Quasi non ci si crede, in retrospettiva, che Milan e Napoli siano arrivate a questa partita con gli stessi punti in classifica (colpa più che altro dei partenopei, che ci hanno messo un paio di settimane di troppo prima di assimilare la filosofia di Sarri), perché il campo ci ha detto che al momento queste due squadre appartengono a due mondi diversi. Anche i presunti punti di contatto – attacchi forti e difese deboli – hanno rivelato distanze insormontabili: Higuain e Insigne hanno fatto fare la figura dei mestieranti a Bacca e Luiz Adriano (oggi inguardabili di loro), mentre Zapata ed Ely non avevano bisogno di contraltari per mostrarsi in tutta la loro inadeguatezza. Sintomatico che siano loro due ad aprire e chiudere le danze: il primo, propiziando al 14’ con uno sciagurato palleggio il primo gol azzurro, rifinito dal delizioso Insigne e firmato da Allan (migliore in campo nel primo tempo); il secondo, deviando nella propria porta al 77’ la rete della staffa, ovvero dello 0-4 (due partite da titolare per lui: un rosso dopo 38’ e un’autorete).

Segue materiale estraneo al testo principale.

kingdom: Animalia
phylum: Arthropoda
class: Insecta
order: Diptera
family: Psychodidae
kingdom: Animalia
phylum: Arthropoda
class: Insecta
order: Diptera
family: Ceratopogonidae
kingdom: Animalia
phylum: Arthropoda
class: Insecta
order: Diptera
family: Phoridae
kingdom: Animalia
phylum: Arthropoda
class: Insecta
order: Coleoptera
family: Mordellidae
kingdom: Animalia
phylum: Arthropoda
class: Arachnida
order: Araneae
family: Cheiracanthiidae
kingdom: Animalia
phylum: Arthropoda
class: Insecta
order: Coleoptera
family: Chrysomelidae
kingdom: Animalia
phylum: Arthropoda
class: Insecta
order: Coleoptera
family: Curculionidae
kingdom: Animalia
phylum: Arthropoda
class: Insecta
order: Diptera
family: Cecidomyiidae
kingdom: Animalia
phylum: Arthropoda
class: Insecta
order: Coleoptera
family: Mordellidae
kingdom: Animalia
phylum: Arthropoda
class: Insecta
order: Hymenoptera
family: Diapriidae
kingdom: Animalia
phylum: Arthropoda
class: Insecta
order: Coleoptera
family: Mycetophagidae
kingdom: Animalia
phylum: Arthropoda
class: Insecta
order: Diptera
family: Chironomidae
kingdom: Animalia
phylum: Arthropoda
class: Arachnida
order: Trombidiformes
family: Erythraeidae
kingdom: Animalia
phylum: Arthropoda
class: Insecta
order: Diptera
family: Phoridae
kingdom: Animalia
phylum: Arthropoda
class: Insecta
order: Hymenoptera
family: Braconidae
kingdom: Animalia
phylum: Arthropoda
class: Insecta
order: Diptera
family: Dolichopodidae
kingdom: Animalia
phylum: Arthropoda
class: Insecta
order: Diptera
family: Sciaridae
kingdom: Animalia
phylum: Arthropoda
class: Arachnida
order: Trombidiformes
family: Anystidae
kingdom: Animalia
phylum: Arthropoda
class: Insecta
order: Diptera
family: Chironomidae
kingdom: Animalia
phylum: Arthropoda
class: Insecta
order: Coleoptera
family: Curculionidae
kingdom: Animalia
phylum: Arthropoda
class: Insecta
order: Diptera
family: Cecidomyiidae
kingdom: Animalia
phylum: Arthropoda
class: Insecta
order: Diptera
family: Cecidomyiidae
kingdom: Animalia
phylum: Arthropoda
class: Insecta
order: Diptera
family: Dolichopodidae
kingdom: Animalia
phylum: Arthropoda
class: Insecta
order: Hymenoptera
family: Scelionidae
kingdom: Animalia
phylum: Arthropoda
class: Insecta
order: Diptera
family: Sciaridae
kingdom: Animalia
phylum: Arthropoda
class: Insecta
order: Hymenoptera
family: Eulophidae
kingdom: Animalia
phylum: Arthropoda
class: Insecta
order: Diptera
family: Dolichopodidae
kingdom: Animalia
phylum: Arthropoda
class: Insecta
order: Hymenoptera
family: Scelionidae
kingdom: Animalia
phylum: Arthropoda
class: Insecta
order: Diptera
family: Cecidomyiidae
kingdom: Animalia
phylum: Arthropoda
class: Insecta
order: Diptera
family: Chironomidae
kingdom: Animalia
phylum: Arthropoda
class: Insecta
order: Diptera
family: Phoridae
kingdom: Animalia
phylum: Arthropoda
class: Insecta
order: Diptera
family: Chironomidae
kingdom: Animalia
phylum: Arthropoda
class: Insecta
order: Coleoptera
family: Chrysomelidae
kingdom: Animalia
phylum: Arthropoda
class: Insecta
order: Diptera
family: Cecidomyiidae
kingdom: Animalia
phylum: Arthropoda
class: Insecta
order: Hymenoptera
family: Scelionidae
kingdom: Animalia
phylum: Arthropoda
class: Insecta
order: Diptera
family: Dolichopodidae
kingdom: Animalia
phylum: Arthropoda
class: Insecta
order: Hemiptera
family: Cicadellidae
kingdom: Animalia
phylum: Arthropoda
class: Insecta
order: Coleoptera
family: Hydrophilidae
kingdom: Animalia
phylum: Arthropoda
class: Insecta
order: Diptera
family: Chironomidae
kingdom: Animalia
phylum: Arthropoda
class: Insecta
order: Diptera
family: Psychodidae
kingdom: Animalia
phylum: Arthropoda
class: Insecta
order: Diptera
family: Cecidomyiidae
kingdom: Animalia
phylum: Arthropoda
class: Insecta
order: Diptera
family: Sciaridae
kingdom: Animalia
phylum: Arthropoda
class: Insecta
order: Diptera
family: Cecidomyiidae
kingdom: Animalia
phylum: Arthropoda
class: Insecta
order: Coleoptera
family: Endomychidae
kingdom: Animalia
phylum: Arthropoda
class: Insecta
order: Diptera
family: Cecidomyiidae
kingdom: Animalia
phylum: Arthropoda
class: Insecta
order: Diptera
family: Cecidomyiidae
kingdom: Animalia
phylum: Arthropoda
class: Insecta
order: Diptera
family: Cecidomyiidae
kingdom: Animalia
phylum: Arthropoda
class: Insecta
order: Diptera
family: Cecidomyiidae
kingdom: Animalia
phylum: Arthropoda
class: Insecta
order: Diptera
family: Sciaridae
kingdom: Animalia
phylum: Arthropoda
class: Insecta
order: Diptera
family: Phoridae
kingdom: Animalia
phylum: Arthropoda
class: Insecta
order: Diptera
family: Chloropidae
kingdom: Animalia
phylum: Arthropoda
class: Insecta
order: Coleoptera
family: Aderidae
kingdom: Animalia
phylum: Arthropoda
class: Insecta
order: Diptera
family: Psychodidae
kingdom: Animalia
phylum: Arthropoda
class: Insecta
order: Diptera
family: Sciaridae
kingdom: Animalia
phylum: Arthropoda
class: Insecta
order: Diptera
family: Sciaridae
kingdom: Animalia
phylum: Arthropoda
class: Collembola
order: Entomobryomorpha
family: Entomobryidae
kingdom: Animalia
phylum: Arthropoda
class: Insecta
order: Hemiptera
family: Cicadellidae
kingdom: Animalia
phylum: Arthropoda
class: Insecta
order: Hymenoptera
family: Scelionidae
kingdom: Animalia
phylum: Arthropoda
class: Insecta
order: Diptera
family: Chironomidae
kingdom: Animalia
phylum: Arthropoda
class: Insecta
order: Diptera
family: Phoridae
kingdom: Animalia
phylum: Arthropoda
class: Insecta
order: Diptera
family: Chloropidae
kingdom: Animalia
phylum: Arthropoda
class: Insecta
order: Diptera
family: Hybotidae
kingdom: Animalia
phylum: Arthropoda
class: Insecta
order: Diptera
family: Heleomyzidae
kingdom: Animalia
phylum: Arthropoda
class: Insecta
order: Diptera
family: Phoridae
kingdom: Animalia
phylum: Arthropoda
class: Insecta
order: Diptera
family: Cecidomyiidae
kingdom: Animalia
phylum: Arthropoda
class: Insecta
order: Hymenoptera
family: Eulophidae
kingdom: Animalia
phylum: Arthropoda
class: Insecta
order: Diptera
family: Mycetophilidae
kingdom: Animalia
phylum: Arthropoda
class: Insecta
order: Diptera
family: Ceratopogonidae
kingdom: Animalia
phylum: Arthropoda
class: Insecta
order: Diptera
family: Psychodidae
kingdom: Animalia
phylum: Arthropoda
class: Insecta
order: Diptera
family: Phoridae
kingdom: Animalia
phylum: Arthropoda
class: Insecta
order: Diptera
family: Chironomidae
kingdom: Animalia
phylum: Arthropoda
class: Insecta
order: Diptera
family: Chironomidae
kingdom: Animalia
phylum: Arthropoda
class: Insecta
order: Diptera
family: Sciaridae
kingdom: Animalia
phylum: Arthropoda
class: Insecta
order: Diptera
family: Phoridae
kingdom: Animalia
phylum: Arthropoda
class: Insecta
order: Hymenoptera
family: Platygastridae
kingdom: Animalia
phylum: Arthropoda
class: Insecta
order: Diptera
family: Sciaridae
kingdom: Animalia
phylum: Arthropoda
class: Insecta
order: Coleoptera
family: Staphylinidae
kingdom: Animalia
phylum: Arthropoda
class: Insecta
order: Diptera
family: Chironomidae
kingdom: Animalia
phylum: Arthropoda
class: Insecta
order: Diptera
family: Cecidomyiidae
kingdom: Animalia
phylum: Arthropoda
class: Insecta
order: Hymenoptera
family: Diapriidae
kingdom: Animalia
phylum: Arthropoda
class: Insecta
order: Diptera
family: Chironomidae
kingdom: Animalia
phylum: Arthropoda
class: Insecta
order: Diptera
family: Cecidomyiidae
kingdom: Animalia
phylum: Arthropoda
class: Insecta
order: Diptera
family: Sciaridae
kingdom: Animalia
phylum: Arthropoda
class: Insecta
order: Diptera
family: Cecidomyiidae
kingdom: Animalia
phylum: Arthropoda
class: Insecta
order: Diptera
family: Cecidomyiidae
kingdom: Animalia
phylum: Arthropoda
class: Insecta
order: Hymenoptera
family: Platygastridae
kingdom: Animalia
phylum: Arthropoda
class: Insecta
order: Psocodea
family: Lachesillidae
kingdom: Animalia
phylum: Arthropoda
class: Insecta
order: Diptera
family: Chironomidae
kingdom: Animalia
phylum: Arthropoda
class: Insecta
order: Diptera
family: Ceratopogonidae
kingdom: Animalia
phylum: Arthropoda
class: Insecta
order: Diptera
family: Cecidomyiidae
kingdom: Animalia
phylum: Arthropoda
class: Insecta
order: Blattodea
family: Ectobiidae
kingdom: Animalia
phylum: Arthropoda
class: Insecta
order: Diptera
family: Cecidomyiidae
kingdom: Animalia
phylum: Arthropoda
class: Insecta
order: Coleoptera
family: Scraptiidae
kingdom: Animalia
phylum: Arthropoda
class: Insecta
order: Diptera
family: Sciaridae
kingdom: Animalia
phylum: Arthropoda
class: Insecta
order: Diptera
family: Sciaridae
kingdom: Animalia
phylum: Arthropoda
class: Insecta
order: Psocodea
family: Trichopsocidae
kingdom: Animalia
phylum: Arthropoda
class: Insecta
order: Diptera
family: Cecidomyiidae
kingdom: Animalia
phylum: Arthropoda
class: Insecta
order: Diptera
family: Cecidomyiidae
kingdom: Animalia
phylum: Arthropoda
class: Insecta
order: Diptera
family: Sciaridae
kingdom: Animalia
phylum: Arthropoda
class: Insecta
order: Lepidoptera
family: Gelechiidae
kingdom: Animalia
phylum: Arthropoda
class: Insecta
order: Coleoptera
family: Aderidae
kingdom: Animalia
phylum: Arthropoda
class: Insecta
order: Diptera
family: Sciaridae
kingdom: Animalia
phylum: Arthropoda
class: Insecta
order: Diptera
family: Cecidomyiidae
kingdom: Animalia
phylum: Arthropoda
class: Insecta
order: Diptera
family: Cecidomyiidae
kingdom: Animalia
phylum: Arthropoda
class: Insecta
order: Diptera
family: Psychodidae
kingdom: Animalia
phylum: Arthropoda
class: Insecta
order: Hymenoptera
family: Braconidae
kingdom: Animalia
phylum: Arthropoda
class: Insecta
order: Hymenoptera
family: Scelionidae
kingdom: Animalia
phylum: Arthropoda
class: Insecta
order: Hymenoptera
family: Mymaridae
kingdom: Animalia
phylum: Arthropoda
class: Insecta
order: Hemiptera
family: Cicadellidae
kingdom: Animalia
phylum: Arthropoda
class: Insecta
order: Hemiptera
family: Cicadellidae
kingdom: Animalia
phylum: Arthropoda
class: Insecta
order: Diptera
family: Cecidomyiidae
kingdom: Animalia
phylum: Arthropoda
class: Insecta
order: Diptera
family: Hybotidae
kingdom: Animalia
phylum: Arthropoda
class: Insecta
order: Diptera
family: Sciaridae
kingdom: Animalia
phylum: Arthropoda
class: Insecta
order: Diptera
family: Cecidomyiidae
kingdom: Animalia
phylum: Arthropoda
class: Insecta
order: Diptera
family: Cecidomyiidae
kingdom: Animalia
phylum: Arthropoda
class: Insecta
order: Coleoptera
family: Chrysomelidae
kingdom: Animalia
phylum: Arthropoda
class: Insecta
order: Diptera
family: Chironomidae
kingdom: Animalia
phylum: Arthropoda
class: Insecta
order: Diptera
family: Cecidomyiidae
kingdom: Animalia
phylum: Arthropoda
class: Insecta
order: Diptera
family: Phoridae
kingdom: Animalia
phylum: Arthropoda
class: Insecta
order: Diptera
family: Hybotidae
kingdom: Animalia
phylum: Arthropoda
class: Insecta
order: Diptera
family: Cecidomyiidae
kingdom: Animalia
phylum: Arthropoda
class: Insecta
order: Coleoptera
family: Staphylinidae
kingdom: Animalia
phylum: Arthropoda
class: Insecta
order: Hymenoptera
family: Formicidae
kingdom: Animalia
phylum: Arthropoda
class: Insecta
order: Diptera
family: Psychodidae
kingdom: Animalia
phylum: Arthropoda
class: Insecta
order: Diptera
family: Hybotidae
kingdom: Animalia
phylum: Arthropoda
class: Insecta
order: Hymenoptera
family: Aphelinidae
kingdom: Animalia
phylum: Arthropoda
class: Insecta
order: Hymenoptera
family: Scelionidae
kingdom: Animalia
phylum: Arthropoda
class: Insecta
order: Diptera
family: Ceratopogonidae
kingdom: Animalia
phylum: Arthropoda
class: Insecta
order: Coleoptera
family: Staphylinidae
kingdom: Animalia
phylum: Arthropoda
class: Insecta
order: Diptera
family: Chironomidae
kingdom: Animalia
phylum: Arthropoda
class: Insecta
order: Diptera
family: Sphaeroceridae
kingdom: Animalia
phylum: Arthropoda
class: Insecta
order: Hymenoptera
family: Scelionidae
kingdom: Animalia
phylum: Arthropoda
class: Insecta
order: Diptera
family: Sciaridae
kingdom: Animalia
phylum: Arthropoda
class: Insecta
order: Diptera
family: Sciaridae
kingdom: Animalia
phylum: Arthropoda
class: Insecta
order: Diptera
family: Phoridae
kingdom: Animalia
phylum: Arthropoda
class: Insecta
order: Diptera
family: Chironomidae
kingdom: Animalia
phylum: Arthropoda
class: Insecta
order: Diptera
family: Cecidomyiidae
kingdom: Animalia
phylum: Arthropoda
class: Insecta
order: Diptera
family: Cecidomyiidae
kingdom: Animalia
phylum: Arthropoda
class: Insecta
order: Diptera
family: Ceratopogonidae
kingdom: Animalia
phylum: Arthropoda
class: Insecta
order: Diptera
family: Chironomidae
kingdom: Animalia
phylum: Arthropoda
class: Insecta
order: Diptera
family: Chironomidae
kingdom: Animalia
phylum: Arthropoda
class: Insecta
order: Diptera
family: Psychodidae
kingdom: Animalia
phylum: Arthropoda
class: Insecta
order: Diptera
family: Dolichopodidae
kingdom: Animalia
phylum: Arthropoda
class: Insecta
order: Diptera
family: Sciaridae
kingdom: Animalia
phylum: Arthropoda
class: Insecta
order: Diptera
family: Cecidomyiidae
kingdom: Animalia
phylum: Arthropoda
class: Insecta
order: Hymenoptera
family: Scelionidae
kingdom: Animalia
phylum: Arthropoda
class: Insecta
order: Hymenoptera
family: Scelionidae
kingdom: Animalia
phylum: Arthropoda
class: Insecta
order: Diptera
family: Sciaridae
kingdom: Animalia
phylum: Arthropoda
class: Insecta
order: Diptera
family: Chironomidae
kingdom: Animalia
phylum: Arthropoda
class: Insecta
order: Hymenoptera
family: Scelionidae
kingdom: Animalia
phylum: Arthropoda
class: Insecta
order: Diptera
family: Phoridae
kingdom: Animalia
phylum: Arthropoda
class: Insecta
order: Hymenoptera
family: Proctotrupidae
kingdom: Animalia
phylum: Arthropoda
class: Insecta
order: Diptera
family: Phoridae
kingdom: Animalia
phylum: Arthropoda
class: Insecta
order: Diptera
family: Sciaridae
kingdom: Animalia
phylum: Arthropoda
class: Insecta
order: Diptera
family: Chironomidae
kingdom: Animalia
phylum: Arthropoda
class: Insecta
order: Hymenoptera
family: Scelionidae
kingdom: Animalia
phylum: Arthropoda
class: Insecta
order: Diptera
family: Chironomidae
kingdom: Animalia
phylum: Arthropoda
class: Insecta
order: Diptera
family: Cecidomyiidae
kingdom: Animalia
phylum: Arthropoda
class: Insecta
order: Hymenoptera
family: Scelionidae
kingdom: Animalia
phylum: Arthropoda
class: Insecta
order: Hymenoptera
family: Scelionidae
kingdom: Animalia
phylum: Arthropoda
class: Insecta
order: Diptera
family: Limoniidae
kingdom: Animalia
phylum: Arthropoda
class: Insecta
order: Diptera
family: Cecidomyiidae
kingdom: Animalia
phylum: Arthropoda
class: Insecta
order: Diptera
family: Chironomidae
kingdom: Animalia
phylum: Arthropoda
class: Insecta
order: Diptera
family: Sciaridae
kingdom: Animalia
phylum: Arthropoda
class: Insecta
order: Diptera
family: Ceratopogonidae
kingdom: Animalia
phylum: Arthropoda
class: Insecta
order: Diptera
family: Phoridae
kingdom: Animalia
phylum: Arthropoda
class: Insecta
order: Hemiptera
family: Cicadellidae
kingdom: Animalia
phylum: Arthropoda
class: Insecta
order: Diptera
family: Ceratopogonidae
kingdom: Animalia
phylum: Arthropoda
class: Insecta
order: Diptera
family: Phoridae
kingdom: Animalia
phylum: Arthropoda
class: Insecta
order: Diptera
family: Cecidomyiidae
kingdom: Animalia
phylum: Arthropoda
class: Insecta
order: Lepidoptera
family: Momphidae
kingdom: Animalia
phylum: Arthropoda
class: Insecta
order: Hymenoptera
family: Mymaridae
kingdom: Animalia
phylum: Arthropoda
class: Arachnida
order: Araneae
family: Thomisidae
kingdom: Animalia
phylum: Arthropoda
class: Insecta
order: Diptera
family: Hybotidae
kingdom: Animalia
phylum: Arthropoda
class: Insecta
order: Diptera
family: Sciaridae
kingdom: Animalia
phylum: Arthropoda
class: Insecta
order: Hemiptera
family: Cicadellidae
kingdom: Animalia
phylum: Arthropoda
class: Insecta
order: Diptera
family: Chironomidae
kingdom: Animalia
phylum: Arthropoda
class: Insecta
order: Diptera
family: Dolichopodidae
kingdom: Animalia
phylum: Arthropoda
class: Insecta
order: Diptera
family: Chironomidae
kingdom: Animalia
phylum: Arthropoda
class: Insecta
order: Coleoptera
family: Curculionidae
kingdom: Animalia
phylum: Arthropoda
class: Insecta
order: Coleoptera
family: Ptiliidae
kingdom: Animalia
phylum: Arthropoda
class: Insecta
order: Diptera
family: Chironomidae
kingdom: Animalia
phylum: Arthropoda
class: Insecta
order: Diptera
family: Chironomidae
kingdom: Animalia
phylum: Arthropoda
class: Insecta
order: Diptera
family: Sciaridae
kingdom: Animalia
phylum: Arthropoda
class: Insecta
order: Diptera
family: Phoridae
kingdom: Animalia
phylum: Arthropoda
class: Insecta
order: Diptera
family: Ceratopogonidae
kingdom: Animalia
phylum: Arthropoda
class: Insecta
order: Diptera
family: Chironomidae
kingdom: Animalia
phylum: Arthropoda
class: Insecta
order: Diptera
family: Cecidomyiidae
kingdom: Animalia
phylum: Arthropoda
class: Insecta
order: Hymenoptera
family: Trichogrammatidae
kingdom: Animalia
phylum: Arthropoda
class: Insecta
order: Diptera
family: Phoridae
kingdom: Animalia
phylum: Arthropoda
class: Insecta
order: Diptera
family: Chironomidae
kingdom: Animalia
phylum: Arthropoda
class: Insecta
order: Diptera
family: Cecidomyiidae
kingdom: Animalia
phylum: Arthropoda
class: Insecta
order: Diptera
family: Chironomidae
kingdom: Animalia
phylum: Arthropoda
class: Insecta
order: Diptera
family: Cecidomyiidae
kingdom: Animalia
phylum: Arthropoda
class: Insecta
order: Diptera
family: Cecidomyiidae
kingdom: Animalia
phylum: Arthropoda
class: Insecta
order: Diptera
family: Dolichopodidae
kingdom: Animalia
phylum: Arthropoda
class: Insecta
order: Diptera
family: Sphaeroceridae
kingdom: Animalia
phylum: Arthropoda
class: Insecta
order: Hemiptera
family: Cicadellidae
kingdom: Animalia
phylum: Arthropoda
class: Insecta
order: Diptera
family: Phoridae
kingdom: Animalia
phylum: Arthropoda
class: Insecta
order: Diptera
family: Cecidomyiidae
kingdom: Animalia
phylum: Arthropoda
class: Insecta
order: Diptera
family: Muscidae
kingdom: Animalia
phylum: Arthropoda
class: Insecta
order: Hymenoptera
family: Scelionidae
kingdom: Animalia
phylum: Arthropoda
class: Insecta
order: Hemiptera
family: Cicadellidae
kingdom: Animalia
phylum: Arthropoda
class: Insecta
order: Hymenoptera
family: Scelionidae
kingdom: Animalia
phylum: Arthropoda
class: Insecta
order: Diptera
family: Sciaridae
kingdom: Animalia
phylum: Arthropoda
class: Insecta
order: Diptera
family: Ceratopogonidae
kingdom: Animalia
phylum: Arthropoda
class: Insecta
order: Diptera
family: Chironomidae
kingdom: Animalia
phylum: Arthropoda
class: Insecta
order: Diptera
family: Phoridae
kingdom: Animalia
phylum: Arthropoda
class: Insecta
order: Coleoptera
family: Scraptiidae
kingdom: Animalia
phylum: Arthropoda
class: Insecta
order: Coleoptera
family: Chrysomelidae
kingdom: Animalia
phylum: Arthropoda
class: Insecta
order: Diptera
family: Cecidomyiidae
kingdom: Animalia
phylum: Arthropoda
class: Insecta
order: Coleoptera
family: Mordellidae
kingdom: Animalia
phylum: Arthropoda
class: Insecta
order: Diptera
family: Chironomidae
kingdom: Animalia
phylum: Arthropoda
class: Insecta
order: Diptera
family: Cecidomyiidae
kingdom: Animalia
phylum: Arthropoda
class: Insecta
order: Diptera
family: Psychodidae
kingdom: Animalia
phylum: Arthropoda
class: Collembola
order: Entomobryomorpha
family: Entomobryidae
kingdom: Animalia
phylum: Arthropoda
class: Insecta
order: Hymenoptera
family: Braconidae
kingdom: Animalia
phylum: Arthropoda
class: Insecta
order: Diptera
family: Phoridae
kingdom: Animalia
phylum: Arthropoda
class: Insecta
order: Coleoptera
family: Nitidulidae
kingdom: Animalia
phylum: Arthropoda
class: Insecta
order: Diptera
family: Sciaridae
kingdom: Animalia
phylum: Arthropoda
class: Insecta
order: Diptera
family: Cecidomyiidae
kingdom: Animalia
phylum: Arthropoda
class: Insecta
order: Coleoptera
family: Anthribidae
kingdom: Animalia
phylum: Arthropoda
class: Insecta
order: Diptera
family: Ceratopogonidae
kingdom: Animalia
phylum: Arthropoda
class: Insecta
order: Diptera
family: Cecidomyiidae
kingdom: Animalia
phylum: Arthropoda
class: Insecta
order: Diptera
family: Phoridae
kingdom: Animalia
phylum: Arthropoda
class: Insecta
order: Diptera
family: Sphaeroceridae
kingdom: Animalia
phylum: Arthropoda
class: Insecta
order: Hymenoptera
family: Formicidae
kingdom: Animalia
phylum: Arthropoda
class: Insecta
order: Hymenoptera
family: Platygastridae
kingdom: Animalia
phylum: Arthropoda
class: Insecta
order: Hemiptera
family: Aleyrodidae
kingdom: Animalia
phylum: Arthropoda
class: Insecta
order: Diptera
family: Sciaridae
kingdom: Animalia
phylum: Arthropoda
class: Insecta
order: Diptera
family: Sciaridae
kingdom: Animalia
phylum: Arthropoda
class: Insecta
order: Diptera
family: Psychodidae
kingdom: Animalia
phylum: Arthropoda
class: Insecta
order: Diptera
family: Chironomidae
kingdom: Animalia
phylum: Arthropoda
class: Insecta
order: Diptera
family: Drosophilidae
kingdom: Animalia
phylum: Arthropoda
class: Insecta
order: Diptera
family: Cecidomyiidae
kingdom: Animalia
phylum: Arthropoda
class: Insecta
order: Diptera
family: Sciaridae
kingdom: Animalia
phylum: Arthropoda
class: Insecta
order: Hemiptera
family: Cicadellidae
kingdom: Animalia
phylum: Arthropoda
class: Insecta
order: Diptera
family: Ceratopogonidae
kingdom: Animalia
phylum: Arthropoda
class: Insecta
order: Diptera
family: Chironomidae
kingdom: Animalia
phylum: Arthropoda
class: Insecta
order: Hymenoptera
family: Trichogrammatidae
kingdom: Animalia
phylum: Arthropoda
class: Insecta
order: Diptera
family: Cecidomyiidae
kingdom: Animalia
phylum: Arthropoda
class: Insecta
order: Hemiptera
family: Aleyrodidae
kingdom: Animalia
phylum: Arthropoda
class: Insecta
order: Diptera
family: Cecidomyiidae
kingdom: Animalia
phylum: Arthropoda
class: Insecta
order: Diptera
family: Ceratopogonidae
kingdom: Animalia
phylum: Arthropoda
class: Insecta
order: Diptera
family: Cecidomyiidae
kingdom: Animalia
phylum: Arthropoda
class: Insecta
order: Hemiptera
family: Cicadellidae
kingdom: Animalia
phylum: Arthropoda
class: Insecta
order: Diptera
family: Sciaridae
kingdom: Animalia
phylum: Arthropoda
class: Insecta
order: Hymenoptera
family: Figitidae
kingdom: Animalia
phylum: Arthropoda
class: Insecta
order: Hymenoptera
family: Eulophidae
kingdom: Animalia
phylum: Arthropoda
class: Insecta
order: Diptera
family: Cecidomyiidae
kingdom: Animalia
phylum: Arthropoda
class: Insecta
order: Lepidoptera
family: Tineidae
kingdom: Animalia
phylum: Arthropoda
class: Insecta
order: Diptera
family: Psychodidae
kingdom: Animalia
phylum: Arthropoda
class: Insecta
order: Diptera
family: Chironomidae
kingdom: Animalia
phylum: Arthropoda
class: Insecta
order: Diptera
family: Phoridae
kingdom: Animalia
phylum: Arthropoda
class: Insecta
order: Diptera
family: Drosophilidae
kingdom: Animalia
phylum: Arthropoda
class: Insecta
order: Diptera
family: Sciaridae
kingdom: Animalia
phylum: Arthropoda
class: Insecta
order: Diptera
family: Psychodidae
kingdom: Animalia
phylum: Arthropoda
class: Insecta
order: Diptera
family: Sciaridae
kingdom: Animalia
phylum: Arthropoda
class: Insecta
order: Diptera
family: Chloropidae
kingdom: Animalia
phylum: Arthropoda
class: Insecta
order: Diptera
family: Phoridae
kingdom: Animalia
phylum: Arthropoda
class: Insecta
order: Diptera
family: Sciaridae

In mezzo è stato un lungo monologo azzurro. La squadra di Mihajlovic ha reagito in qualche modo dopo l’immediato svantaggio, ma la manovra offensiva stenta a decollare per l’atavica penuria di fantasia: Bonaventura, peraltro l’unico a salvarsi, è ovunque ma sbaglia sempre la scelta in fase di ultimo passaggio, mentre Bacca e Adriano non hanno tra le loro qualità quella di crearsi il tiro autonomamente. A dire il vero il brasiliano ce l’avrebbe pure, una palla buona, ma sul bel cross di Bertolacci arriva col passo sbagliato e devia goffamente a lato da ottima posizione (24’). Il Napoli gigioneggia sornione, confidando sul crescente nervosismo degli avversari, ma ha la colpa di non affondare il coltello come dovrebbe in contropiede – almeno tre le ripartenze in superiorità numerica sciupate dagli uomini di Sarri. Colpa che viene espiata alla grande nella ripresa. Bastano tre minuti per mandare al tappeto il Diavoletto nudo di Mihajlovic, tre minuti di tiqui-taka purissimo, conditi da uno straordinario uno-due in velocità tra Insigne e Higuain, con l’esterno napoletano abile a chiudere sul palo lontano, mentre De Sciglio e Zapata fingono di essere due sequoie piantate lì secoli prima. Sul 2-0 il Milan si sbriciola come una di quelle mummie riportate troppo sbrigativamente alla luce, e con esso si sbriciolano tre mesi di parole, propositi, promesse. Una gemma di Insigne al 68’, con la preziosa assistenza di un Diego Lopez in dormiveglia, e la già citata autorete di Ely servono a trasformare il punteggio in una mattanza, e in realtà avrebbero potuti essere molti di più per un Napoli travolgente quanto spettacolare. Ecco, l’unico errore che potrebbe fare il club partenopeo è proprio questo: sopravvalutare questa vittoria, sentirsi già arrivati. Perché, va detto, del Milan stasera non c’è stata alcuna traccia: né gioco, né qualità, né voglia, né orgoglio. Nulla, come se l’anno zero da queste parti non iniziasse mai per davvero e la decadenza, al contrario, fosse irreversibile. E anche l’alibi dei giocatori inizia a traballare: Sinisa dovrà cominciare a risponderne in prima persona. Poi, chissà, un giorno toccherà anche a qualcuno che siede un po’ più in alto di lui, in quello che una volta era il tempio inviolabile di San Siro.